Friday, August 23, 2013

It is hard to explain to a non-educator the excitement that builds as a new school year approaches. As the pencils, crayons, binders, notebook paper, and all the trimmings begin to show in the stores in July, the ideas for the new year begin to flow. A new theme for the year, a project to accomplish, a challenge to be better and create more engaging lessons for our students, the goal to continue to find ways for the library to be the catalysis for learning and sharing. As the new year approaches in the elementary campus I will strive to find ways to put books in the hands of students, to find the one book that stimulates an individual to become a self motivated, life reader. I will reach out to our parents in the elementary school to encourage them to use the library to read aloud to the students and their younger siblings. As I attended Meet the Teacher Night, I was reminded that those of us that are educators forget that we set a pace of learning for our own children that many of our parents don't provide in the home of our students. I will extend invitations to parents to borrow books for their younger children at home. What a way for a new language learning family to practice their English in sharing a read aloud book. I will invite community readers to share books and their love of reading with our students. A new year to make connections with our students. This year will be "Hands up for Reading".



Monday, August 19, 2013

Amazing connection with Sci-fiction and science once again.

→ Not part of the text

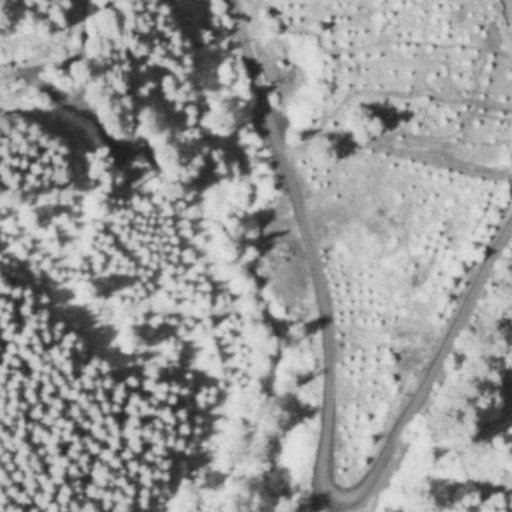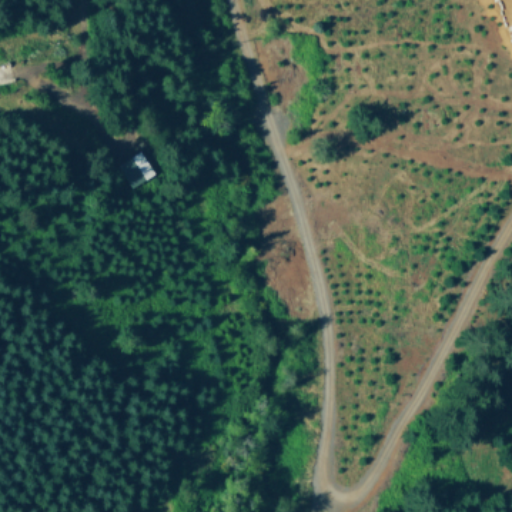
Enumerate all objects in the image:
road: (87, 61)
building: (136, 167)
building: (136, 168)
road: (325, 416)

Curiosity, Mars rover bring us the photos of the moon's eclipse http://www.forbes.com/sites/alexknapp/2013/08/17/curiosity-catches-martian-moons-in-eclipse/?utm_campaign=techtwittersf&utm_source=twitter&utm_medium=social  Fiction believed, predicted, guessed the moons were orbiting Mars before they were discovered. There is no "chicken before the egg" guess with fiction and science. Wonder how many scientists discovered something triggered by reading about a supposed thing from science fiction. Way to go Jules Vernes and so many others! Challenge our students to read!